Start of AVAILABLE RECORDS

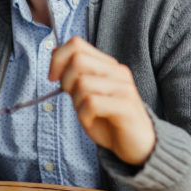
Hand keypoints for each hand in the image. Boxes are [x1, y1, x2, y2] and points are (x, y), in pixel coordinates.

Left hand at [48, 37, 155, 165]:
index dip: (58, 58)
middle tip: (71, 97)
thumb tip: (54, 52)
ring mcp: (123, 87)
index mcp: (107, 65)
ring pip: (83, 83)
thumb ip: (75, 75)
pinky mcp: (126, 105)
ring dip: (76, 103)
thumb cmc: (110, 120)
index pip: (77, 44)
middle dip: (65, 80)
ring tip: (86, 113)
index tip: (52, 77)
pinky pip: (92, 103)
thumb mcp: (87, 94)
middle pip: (78, 60)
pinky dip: (84, 115)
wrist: (138, 146)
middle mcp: (117, 71)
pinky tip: (91, 120)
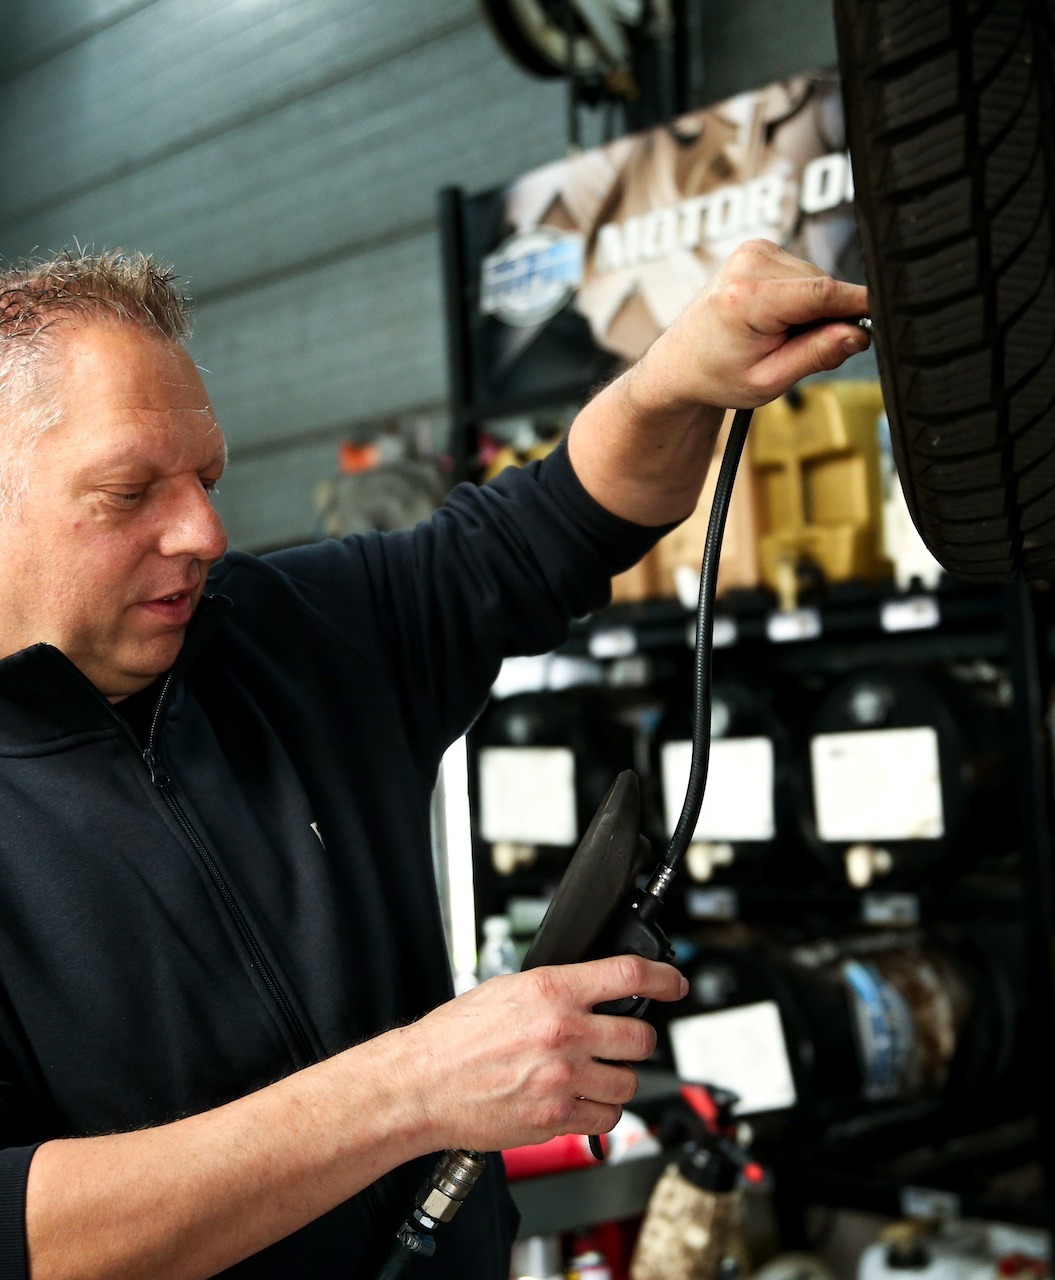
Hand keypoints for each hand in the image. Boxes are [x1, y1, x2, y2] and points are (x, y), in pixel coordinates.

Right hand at [390, 955, 686, 1152]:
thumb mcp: (506, 989)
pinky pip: (607, 1118)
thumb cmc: (454, 1037)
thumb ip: (555, 989)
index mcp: (551, 990)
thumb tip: (593, 990)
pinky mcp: (556, 1118)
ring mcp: (563, 1078)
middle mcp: (563, 1032)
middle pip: (640, 1036)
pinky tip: (582, 1099)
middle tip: (622, 1038)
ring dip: (619, 1076)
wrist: (421, 1084)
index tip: (674, 983)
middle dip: (636, 1037)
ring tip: (595, 1072)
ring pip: (629, 1081)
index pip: (628, 975)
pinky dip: (601, 1111)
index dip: (663, 978)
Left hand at [626, 237, 870, 417]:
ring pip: (816, 278)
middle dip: (825, 319)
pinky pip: (803, 273)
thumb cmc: (718, 375)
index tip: (881, 316)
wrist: (681, 362)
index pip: (821, 293)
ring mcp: (752, 251)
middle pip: (823, 286)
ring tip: (778, 335)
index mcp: (746, 299)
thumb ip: (816, 355)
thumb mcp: (769, 380)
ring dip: (811, 309)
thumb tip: (858, 334)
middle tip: (796, 350)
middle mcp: (748, 265)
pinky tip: (775, 318)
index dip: (857, 305)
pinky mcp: (758, 249)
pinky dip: (799, 297)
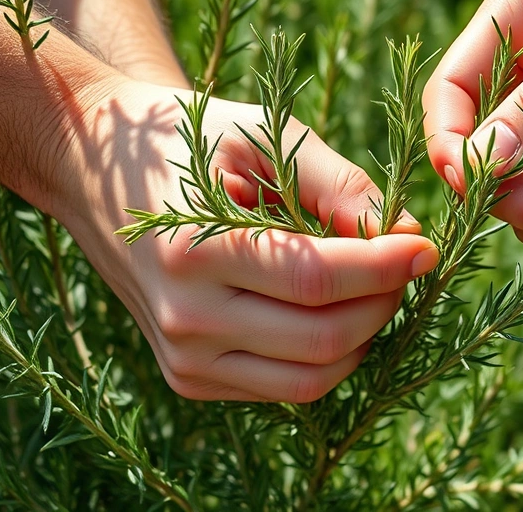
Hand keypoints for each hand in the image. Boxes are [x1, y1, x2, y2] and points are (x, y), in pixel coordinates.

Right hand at [54, 80, 438, 402]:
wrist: (97, 171)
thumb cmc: (185, 141)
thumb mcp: (262, 135)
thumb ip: (337, 184)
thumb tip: (403, 237)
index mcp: (193, 248)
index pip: (317, 280)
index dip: (385, 268)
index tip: (425, 246)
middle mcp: (184, 316)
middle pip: (323, 339)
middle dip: (384, 302)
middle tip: (402, 262)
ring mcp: (184, 358)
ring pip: (311, 379)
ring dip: (363, 337)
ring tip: (370, 285)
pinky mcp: (189, 378)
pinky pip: (284, 387)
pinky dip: (324, 355)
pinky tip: (326, 307)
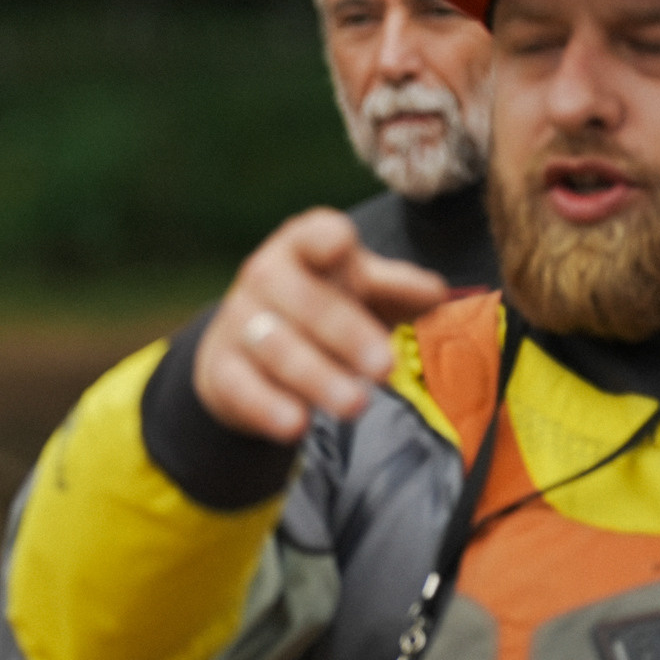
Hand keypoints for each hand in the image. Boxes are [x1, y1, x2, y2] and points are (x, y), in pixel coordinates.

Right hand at [193, 209, 448, 442]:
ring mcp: (238, 323)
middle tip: (385, 366)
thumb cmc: (319, 307)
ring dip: (316, 376)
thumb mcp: (360, 291)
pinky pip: (242, 387)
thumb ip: (398, 289)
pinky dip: (268, 406)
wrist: (247, 349)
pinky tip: (296, 424)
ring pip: (276, 347)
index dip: (325, 238)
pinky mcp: (222, 369)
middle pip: (303, 299)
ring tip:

End of AVAILABLE RECORDS

▶ **WORK INSTRUCTIONS**
Please repeat every record exactly as it stands, leaving out any pictures.

▶ **ANSWER BOX**
Hand keypoints for each hand in the image. Boxes are [x1, y1, x2, y2] and points are (x, y), in pixel coordinates.

Left hand at [48, 37, 155, 165]:
index dip: (58, 58)
middle tip: (71, 97)
thumb tip: (54, 52)
ring mcp: (123, 87)
index mcp: (107, 65)
ring pip: (83, 83)
thumb ip: (75, 75)
pinky mcp: (126, 105)
ring dip: (76, 103)
thumb cmc: (110, 120)
index pip: (77, 44)
middle dip: (65, 80)
ring tip: (86, 113)
index tip: (52, 77)
pinky pip: (92, 103)
thumb mcp: (87, 94)
middle pip: (78, 60)
pinky dip: (84, 115)
wrist: (138, 146)
middle mcp: (117, 71)
pinky tip: (91, 120)
Hand keypoints for each hand in the image. Boxes are [x1, y1, x2, y2] and points are (x, y), in pixel coordinates.

Right hand at [390, 955, 686, 1152]:
thumb mcp: (506, 989)
pinky pip: (607, 1118)
thumb cmc: (454, 1037)
thumb ip: (555, 989)
index mcp: (551, 990)
thumb tip: (593, 990)
pinky mcp: (556, 1118)
ring mcp: (563, 1078)
middle mcp: (563, 1032)
middle pip: (640, 1036)
pinky tip: (582, 1099)
middle tip: (622, 1038)
ring dip: (619, 1076)
wrist: (421, 1084)
index tip: (674, 983)
middle dip: (636, 1037)
ring tip: (595, 1072)
ring pip: (629, 1081)
index pip: (628, 975)
pinky dip: (601, 1111)
index dip: (663, 978)
Left hand at [626, 237, 870, 417]:
ring pip: (816, 278)
middle dip: (825, 319)
pinky pip: (803, 273)
thumb cmc: (718, 375)
index tip: (881, 316)
wrist: (681, 362)
index pip: (821, 293)
ring mcp: (752, 251)
middle pip: (823, 286)
ring tip: (778, 335)
index mcp: (746, 299)
thumb ip: (816, 355)
thumb mcp: (769, 380)
ring dip: (811, 309)
thumb tip: (858, 334)
middle tip: (796, 350)
middle mcp: (748, 265)
pinky tip: (775, 318)
index dip: (857, 305)
pinky mcp: (758, 249)
pinky dip: (799, 297)
Hand keypoints for each hand in the image. Boxes are [x1, y1, x2, y2] and points are (x, y), in pixel coordinates.

Right hand at [54, 80, 438, 402]:
wrist: (97, 171)
thumb cmc: (185, 141)
thumb mcp: (262, 135)
thumb ip: (337, 184)
thumb tip: (403, 237)
index mcp: (193, 248)
index pip: (317, 280)
index dip: (385, 268)
index tip: (425, 246)
middle mcp: (184, 316)
middle pip: (323, 339)
middle dip: (384, 302)
middle tip: (402, 262)
ring mcp: (184, 358)
ring pip: (311, 379)
ring dip: (363, 337)
ring tip: (370, 285)
pinky mcp: (189, 378)
pinky pip: (284, 387)
pinky dip: (324, 355)
pinky tip: (326, 307)
Hand keypoints for each hand in the image. Boxes are [x1, y1, x2, y2] and points are (x, y), in pixel coordinates.

Right hand at [193, 209, 448, 442]:
ring mcp: (238, 323)
middle tip: (385, 366)
thumb cmc: (319, 307)
ring dip: (316, 376)
thumb mcp: (360, 291)
pinky pip: (242, 387)
thumb ip: (398, 289)
pinky dip: (268, 406)
wrist: (247, 349)
pinky tip: (296, 424)
ring pip: (276, 347)
index dip: (325, 238)
pinky mcp: (222, 369)
middle pip: (303, 299)
ring tip:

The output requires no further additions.